Un terrorista prigioniero

UN TERRORISTA PRIGIONIERO ALLA DOGANA

Pesaro, 24 giugno. È bloccata alla dogana di Milano, la copia in DigiBeta di The Prisoner/Terrorist: il destino nel nome (anzi, nel titolo), verrebbe da dire, per il nuovo film di Masao Adachi, uno dei protagonisti della nouvelle vague e del cinema politico giapponese, regista di opere sperimentali e sceneggiatore (talvolta anche interprete) dei capolavori di Nagisa Oshima e Kôji Wakamatsu.

L’incipit, d’altronde, è davvero esplosivo: con una granata che fa cilecca, ed il terrorista “M” che invece di suicidarsi viene fatto prigioniero. Una vicenda più che mai attuale, fortemente metaforica ma ispirata alla storia vera di Kozo Okamoto, il militante dell’armata rossa giapponese arrestato dagli israeliani dopo la strage al Lod Airport del 1972.

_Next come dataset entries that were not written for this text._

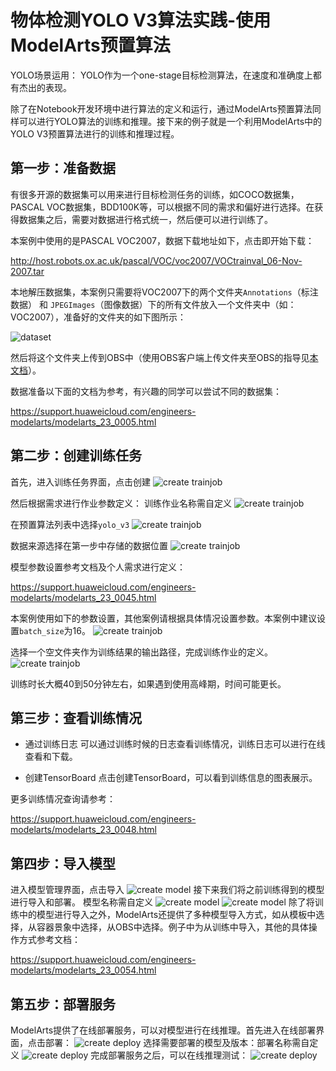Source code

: # 物体检测YOLO V3算法实践-使用ModelArts预置算法

YOLO场景运用：
YOLO作为一个one-stage目标检测算法，在速度和准确度上都有杰出的表现。

除了在Notebook开发环境中进行算法的定义和运行，通过ModelArts预置算法同样可以进行YOLO算法的训练和推理。接下来的例子就是一个利用ModelArts中的YOLO V3预置算法进行的训练和推理过程。

## 第一步：准备数据

有很多开源的数据集可以用来进行目标检测任务的训练，如COCO数据集，PASCAL VOC数据集，BDD100K等，可以根据不同的需求和偏好进行选择。在获得数据集之后，需要对数据进行格式统一，然后便可以进行训练了。

本案例中使用的是PASCAL VOC2007，数据下载地址如下，点击即开始下载：

http://host.robots.ox.ac.uk/pascal/VOC/voc2007/VOCtrainval_06-Nov-2007.tar

本地解压数据集，本案例只需要将VOC2007下的两个文件夹`Annotations`（标注数据） 和 `JPEGImages`（图像数据）下的所有文件放入一个文件夹中（如：VOC2007），准备好的文件夹的如下图所示：

![dataset](./img/dataset.png)

然后将这个文件夹上传到OBS中（使用OBS客户端上传文件夹至OBS的指导见[本文档](https://support.huaweicloud.com/qs-obs/obs_qs_0002.html)）。

数据准备以下面的文档为参考，有兴趣的同学可以尝试不同的数据集：

https://support.huaweicloud.com/engineers-modelarts/modelarts_23_0005.html

## 第二步：创建训练任务

首先，进入训练任务界面，点击创建
![create trainjob](./img/create_trainjob_0.png)

然后根据需求进行作业参数定义：
训练作业名称需自定义
![create trainjob](./img/create_trainjob_1.png)

在预置算法列表中选择`yolo_v3`
![create trainjob](./img/create_trainjob_2.png)

数据来源选择在第一步中存储的数据位置
![create trainjob](./img/create_trainjob_3.png)

模型参数设置参考文档及个人需求进行定义：

https://support.huaweicloud.com/engineers-modelarts/modelarts_23_0045.html

本案例使用如下的参数设置，其他案例请根据具体情况设置参数。本案例中建议设置`batch_size`为16。
![create trainjob](./img/create_trainjob_6.png)

选择一个空文件夹作为训练结果的输出路径，完成训练作业的定义。
![create trainjob](./img/create_trainjob_5.png)

训练时长大概40到50分钟左右，如果遇到使用高峰期，时间可能更长。

## 第三步：查看训练情况

- 通过训练日志
可以通过训练时候的日志查看训练情况，训练日志可以进行在线查看和下载。

- 创建TensorBoard
点击创建TensorBoard，可以看到训练信息的图表展示。

更多训练情况查询请参考：

https://support.huaweicloud.com/engineers-modelarts/modelarts_23_0048.html

## 第四步：导入模型
进入模型管理界面，点击导入
![create model](./img/create_model_0.png)
接下来我们将之前训练得到的模型进行导入和部署。
模型名称需自定义
![create model](./img/create_model_1.png)
![create model](./img/create_model_2.png)
除了将训练中的模型进行导入之外，ModelArts还提供了多种模型导入方式，如从模板中选择，从容器景象中选择，从OBS中选择。例子中为从训练中导入，其他的具体操作方式参考文档：

https://support.huaweicloud.com/engineers-modelarts/modelarts_23_0054.html

## 第五步：部署服务
ModelArts提供了在线部署服务，可以对模型进行在线推理。首先进入在线部署界面，点击部署：
![create deploy](./img/create_deploy_0.png)
选择需要部署的模型及版本：部署名称需自定义
![create deploy](./img/create_deploy_1.png)
完成部署服务之后，可以在线推理测试：
![create deploy](./img/create_deploy_2.png)

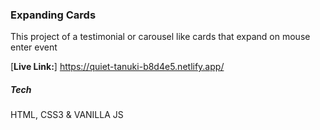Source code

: ### Expanding Cards

This project of a testimonial or carousel like cards that expand on mouse enter event

[**Live Link:**] https://quiet-tanuki-b8d4e5.netlify.app/

##### Tech

HTML, CSS3 & VANILLA JS
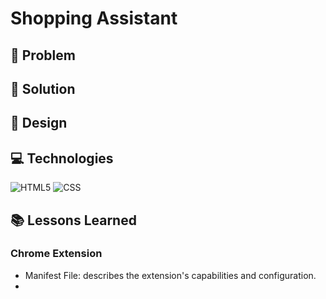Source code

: # Shopping Assistant

## 👀 Problem

## 🎯 Solution

## 🎨 Design

## 💻 Technologies

![HTML5](https://img.shields.io/badge/HTML5-E34F26?style=for-the-badge&logo=html5&logocolour=white)
![CSS](https://img.shields.io/badge/CSS3-1572B6?style=for-the-badge&logo=css3&logocolour=white)

## 📚 Lessons Learned

### Chrome Extension

- Manifest File: describes the extension's capabilities and configuration.
-
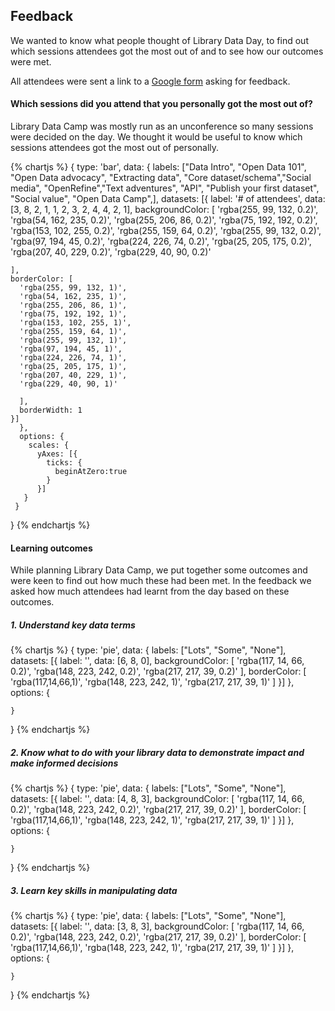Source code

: ## Feedback 

We wanted to know what people thought of Library Data Day, to find out which sessions attendees got the most out of and to see how our outcomes were met. 

All attendees were sent a link to a [Google form](https://goo.gl/forms/5JSfERpKy2omwleI2) asking for feedback. 

#### Which sessions did you attend that you personally got the most out of?

Library Data Camp was mostly run as an unconference so many sessions were decided on the day. We thought it would be useful to know which sessions attendees got the most out of personally. 

{% chartjs %} 
{ 
  type: 'bar', 
  data: { 
  labels: ["Data Intro", "Open Data 101", "Open Data advocacy", "Extracting data", "Core dataset/schema","Social media", "OpenRefine","Text adventures", "API", "Publish your first dataset", "Social value", "Open Data Camp",], datasets: [{ 
    label: '# of attendees', 
    data: [3, 8, 2, 1, 1, 2, 3, 2, 4, 4, 2, 1], 
    backgroundColor: [ 
      'rgba(255, 99, 132, 0.2)',
      'rgba(54, 162, 235, 0.2)',
      'rgba(255, 206, 86, 0.2)',
      'rgba(75, 192, 192, 0.2)',
      'rgba(153, 102, 255, 0.2)',
      'rgba(255, 159, 64, 0.2)',
      'rgba(255, 99, 132, 0.2)',
      'rgba(97, 194, 45, 0.2)',
      'rgba(224, 226, 74, 0.2)',
      'rgba(25, 205, 175, 0.2)',
      'rgba(207, 40, 229, 0.2)',
      'rgba(229, 40, 90, 0.2)'
      
    ], 
    borderColor: [ 
      'rgba(255, 99, 132, 1)',
      'rgba(54, 162, 235, 1)',
      'rgba(255, 206, 86, 1)',
      'rgba(75, 192, 192, 1)',
      'rgba(153, 102, 255, 1)',
      'rgba(255, 159, 64, 1)',
      'rgba(255, 99, 132, 1)',
      'rgba(97, 194, 45, 1)',
      'rgba(224, 226, 74, 1)',
      'rgba(25, 205, 175, 1)',
      'rgba(207, 40, 229, 1)',
      'rgba(229, 40, 90, 1)'
    
      ], 
      borderWidth: 1 
    }] 
      }, 
      options: { 
        scales: { 
          yAxes: [{ 
            ticks: { 
              beginAtZero:true 
            } 
          }] 
       } 
     } 
   } 
{% endchartjs %}

#### Learning outcomes 

While planning Library Data Camp, we put together some outcomes and were keen to find out how much these had been met. In the feedback we asked how much attendees had learnt from the day based on these outcomes.

##### 1. Understand key data terms 

{% chartjs %}
{
    type: 'pie',
    data: {
        labels: ["Lots", "Some", "None"],
        datasets: [{
            label: '',
            data: [6, 8, 0],
            backgroundColor: [
                'rgba(117, 14, 66, 0.2)',
                'rgba(148, 223, 242, 0.2)',
                'rgba(217, 217, 39, 0.2)'
            ],
            borderColor: [
                'rgba(117,14,66,1)',
                'rgba(148, 223, 242, 1)',
                'rgba(217, 217, 39, 1)'
            ]
        }]
    },
    options: {

    }
}
{% endchartjs %}

##### 2. Know what to do with your library data to demonstrate impact and make informed decisions

{% chartjs %}
{
    type: 'pie',
    data: {
        labels: ["Lots", "Some", "None"],
        datasets: [{
            label: '',
            data: [4, 8, 3],
            backgroundColor: [
                'rgba(117, 14, 66, 0.2)',
                'rgba(148, 223, 242, 0.2)',
                'rgba(217, 217, 39, 0.2)'
            ],
            borderColor: [
                'rgba(117,14,66,1)',
                'rgba(148, 223, 242, 1)',
                'rgba(217, 217, 39, 1)'
            ]
        }]
    },
    options: {

    }
}
{% endchartjs %}

##### 3. Learn key skills in manipulating data

{% chartjs %}
{
    type: 'pie',
    data: {
        labels: ["Lots", "Some", "None"],
        datasets: [{
            label: '',
            data: [3, 8, 3],
            backgroundColor: [
                'rgba(117, 14, 66, 0.2)',
                'rgba(148, 223, 242, 0.2)',
                'rgba(217, 217, 39, 0.2)'
            ],
            borderColor: [
                'rgba(117,14,66,1)',
                'rgba(148, 223, 242, 1)',
                'rgba(217, 217, 39, 1)'
            ]
        }]
    },
    options: {

    }
}
{% endchartjs %}

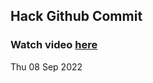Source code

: 
 ## Hack Github Commit 
 ### Watch video <a href="https://www.youtube.com">here</a> 
 Thu 08 Sep 2022 
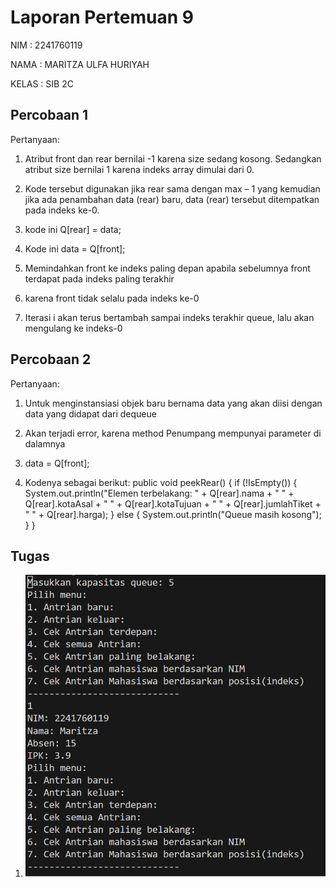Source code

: # Laporan Pertemuan 9
NIM : 2241760119

NAMA : MARITZA ULFA HURIYAH

KELAS : SIB 2C

## Percobaan 1

Pertanyaan:
1. Atribut front dan rear bernilai -1 karena size sedang kosong. Sedangkan atribut size bernilai 1 karena indeks array dimulai dari 0.

2. Kode tersebut digunakan jika rear sama dengan max – 1 yang kemudian jika ada penambahan data (rear) baru, data (rear) tersebut ditempatkan pada indeks ke-0.

3. kode ini Q[rear] = data;

4. Kode ini data = Q[front];

5. Memindahkan front ke indeks paling depan apabila sebelumnya front terdapat pada indeks paling terakhir

6. karena front tidak selalu pada indeks ke-0

7. Iterasi i akan terus bertambah sampai indeks terakhir queue, lalu akan mengulang ke indeks-0

## Percobaan 2
Pertanyaan:
1. Untuk menginstansiasi objek baru bernama data yang akan diisi dengan data yang didapat dari dequeue

2. Akan terjadi error, karena method Penumpang mempunyai parameter di dalamnya

3. data = Q[front];

4. Kodenya sebagai berikut:
public void peekRear() {
        if (!IsEmpty()) {
            System.out.println("Elemen terbelakang: " + Q[rear].nama + " " + Q[rear].kotaAsal
                + " " + Q[rear].kotaTujuan + " " + Q[rear].jumlahTiket + " " + Q[rear].harga);
        } else {
            System.out.println("Queue masih kosong");
        }
}

## Tugas
1. <img src = "Tugas1.png">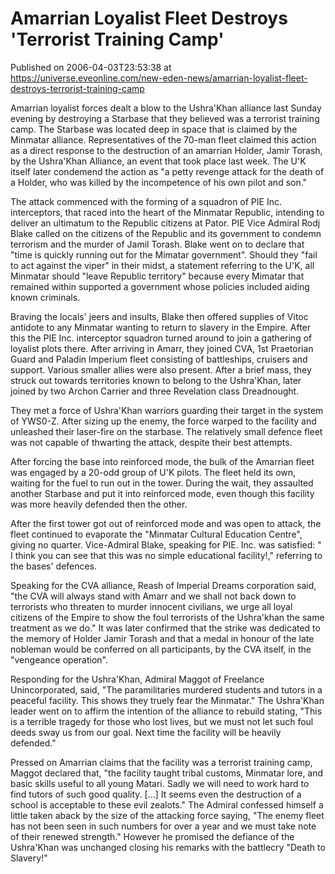 # Amarrian Loyalist Fleet Destroys 'Terrorist Training Camp'
Published on 2006-04-03T23:53:38 at https://universe.eveonline.com/new-eden-news/amarrian-loyalist-fleet-destroys-terrorist-training-camp

Amarrian loyalist forces dealt a blow to the Ushra'Khan alliance last Sunday evening by destroying a Starbase that they believed was a terrorist training camp. The Starbase was located deep in space that is claimed by the Minmatar alliance. Representatives of the 70-man fleet claimed this action as a direct response to the destruction of an amarrian Holder, Jamir Torash, by the Ushra'Khan Alliance, an event that took place last week. The U'K itself later condemend the action as "a petty revenge attack for the death of a Holder, who was killed by the incompetence of his own pilot and son." 

The attack commenced with the forming of a squadron of PIE Inc. interceptors, that raced into the heart of the Minmatar Republic, intending to deliver an ultimatum to the Republic citizens at Pator. PIE Vice Admiral Rodj Blake called on the citizens of the Republic and its government to condemn terrorism and the murder of Jamil Torash. Blake went on to declare that "time is quickly running out for the Mimatar government". Should they "fail to act against the viper" in their midst, a statement referring to the U'K, all Minmatar should "leave Republic territory" because every Mimatar that remained within supported a government whose policies included aiding known criminals. 

Braving the locals' jeers and insults, Blake then offered supplies of Vitoc antidote to any Minmatar wanting to return to slavery in the Empire. After this the PIE Inc. interceptor squadron turned around to join a gathering of loyalist plots there. After arriving in Amarr, they joined CVA, 1st Praetorian Guard and Paladin Imperium fleet consisting of battleships, cruisers and support. Various smaller allies were also present. After a brief mass, they struck out towards territories known to belong to the Ushra'Khan, later joined by two Archon Carrier and three Revelation class Dreadnought. 

They met a force of Ushra'Khan warriors guarding their target in the system of YWS0-Z. After sizing up the enemy, the force warped to the facility and unleashed their laser-fire on the starbase. The relatively small defence fleet was not capable of thwarting the attack, despite their best attempts. 

After forcing the base into reinforced mode, the bulk of the Amarrian fleet was engaged by a 20-odd group of U'K pilots. The fleet held its own, waiting for the fuel to run out in the tower. During the wait, they assaulted another Starbase and put it into reinforced mode, even though this facility was more heavily defended then the other. 

After the first tower got out of reinforced mode and was open to attack, the fleet continued to evaporate the "Minmatar Cultural Education Centre", giving no quarter. Vice-Admiral Blake, speaking for PIE. Inc. was satisfied: " I think you can see that this was no simple educational facility!," referring to the bases' defences. 

Speaking for the CVA alliance, Reash of Imperial Dreams corporation said, "the CVA will always stand with Amarr and we shall not back down to terrorists who threaten to murder innocent civilians, we urge all loyal citizens of the Empire to show the foul terrorists of the Ushra'khan the same treatment as we do." It was later confirmed that the strike was dedicated to the memory of Holder Jamir Torash and that a medal in honour of the late nobleman would be conferred on all participants, by the CVA itself, in the "vengeance operation". 

Responding for the Ushra'Khan, Admiral Maggot of Freelance Unincorporated, said, "The paramilitaries murdered students and tutors in a peaceful facility. This shows they truely fear the Minmatar." The Ushra'Khan leader went on to affirm the intention of the alliance to rebuild stating, "This is a terrible tragedy for those who lost lives, but we must not let such foul deeds sway us from our goal. Next time the facility will be heavily defended." 

Pressed on Amarrian claims that the facility was a terrorist training camp, Maggot declared that, "the facility taught tribal customs, Minmatar lore, and basic skills useful to all young Matari. Sadly we will need to work hard to find tutors of such good quality. [...] It seems even the destruction of a school is acceptable to these evil zealots." The Admiral confessed himself a little taken aback by the size of the attacking force saying, "The enemy fleet has not been seen in such numbers for over a year and we must take note of their renewed strength." However he promised the defiance of the Ushra'Khan was unchanged closing his remarks with the battlecry "Death to Slavery!"
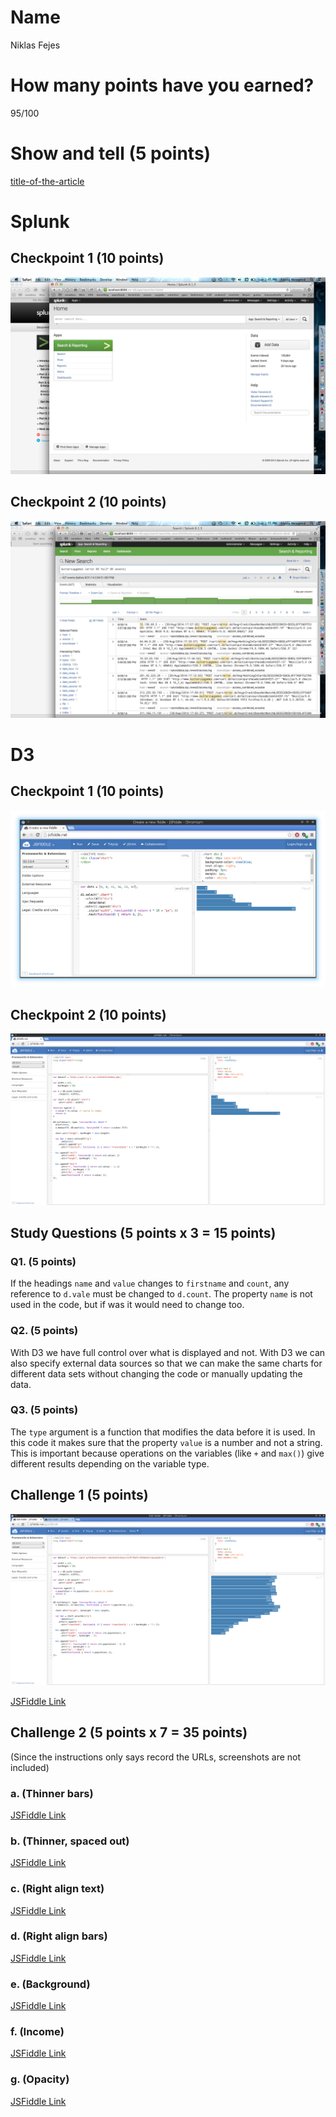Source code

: # Name

Niklas Fejes

# How many points have you earned?

95/100

# Show and tell (5 points)

[title-of-the-article](http://link-to-an-interesting-news-article-about-big-data)

# Splunk

## Checkpoint 1 (10 points)

![image](checkpoint1.png?raw=true)

## Checkpoint 2 (10 points)

![image](checkpoint2.png?raw=true)

# D3

## Checkpoint 1 (10 points)

![image](d3checkpoint1.png?raw=true)

## Checkpoint 2 (10 points)

![image](d3checkpoint2.png?raw=true)

## Study Questions (5 points x 3 = 15 points)

### Q1. (5 points)

If the headings `name` and `value` changes to `firstname` and `count`, any reference to `d.vale` must be changed to `d.count`. The property `name` is not used in the code, but if was it would need to change too. 

### Q2. (5 points)

With D3 we have full control over what is displayed and not. With D3 we can also specify external data sources so that we can make the same charts for different data sets without changing the code or manually updating the data.

### Q3. (5 points)

The `type` argument is a function that modifies the data before it is used. In this code it makes sure that the property `value` is a number and not a string.
This is important because operations on the variables (like `+` and `max()`) give different results depending on the variable type.


## Challenge 1 (5 points)

![image](challenge1.png?raw=true)

[JSFiddle Link](http://jsfiddle.net/jpn3tzms/0/)

## Challenge 2 (5 points x 7 = 35 points)

(Since the instructions only says record the URLs, screenshots are not included)

### a. (Thinner bars)
[JSFiddle Link](http://jsfiddle.net/jpn3tzms/1/)

### b. (Thinner, spaced out)
[JSFiddle Link](http://jsfiddle.net/jpn3tzms/2/)

### c. (Right align text)
[JSFiddle Link](http://jsfiddle.net/jpn3tzms/3/)

### d. (Right align bars)
[JSFiddle Link](http://jsfiddle.net/jpn3tzms/4/)

### e. (Background)
[JSFiddle Link](http://jsfiddle.net/jpn3tzms/5/)

### f. (Income)
[JSFiddle Link](http://jsfiddle.net/jpn3tzms/6/)

### g. (Opacity)
[JSFiddle Link](http://jsfiddle.net/jpn3tzms/7/)
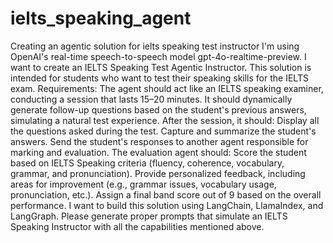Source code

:# ielts_speaking_agent
Creating an agentic solution for ielts speaking test instructor
I'm using OpenAI's real-time speech-to-speech model gpt-4o-realtime-preview.
I want to create an IELTS Speaking Test Agentic Instructor.
This solution is intended for students who want to test their speaking skills for the IELTS exam.
Requirements:
The agent should act like an IELTS speaking examiner, conducting a session that lasts 15–20 minutes.
It should dynamically generate follow-up questions based on the student's previous answers, simulating a natural test experience.
After the session, it should:
Display all the questions asked during the test.
Capture and summarize the student's answers.
Send the student's responses to another agent responsible for marking and evaluation.
The evaluation agent should:
Score the student based on IELTS Speaking criteria (fluency, coherence, vocabulary, grammar, and pronunciation).
Provide personalized feedback, including areas for improvement (e.g., grammar issues, vocabulary usage, pronunciation, etc.).
Assign a final band score out of 9 based on the overall performance.
I want to build this solution using LangChain, LlamaIndex, and LangGraph.
Please generate proper prompts that simulate an IELTS Speaking Instructor with all the capabilities mentioned above.
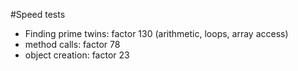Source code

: #Speed tests

  * Finding prime twins: factor 130 (arithmetic, loops, array access)
  * method calls: factor 78
  * object creation: factor 23
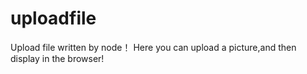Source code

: # uploadfile
Upload file written by node！
Here you can upload a picture,and then display in the browser!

“Non si tratta di un film biografico, men che meno di un film di propaganda terroristica”, ha tenuto a precisare il produttore Naruhiko Onozawa, che ha comunque presentato il film, proiettato ieri eccezionalmente in dvd (per il formato originale bisognerà aspettare la replica di domenica, e la ripresa di Pesaro a Roma). È un’opera “esistenziale, sull’uomo prigioniero del mondo globalizzato”, ha continuato Onozawa, portando anche il saluto del regista, cui il governo giapponese non rilascia il passaporto, e quindi impossibilitato ad accompagnare il suo film in giro per il mondo.

Un nome leggendario, quello di Masao Adachi, lontano dal grande schermo dalla metà degli anni ’70, quando si trasferì in Medio Oriente per abbracciare la causa palestinese: finendo pure in carcere (sarà estradato in Giappone soltanto nel 2001), proprio come il protagonista del suo film, imprigionato in un incubo claustrofobico, torturato fino a perdere il controllo sulla realtà.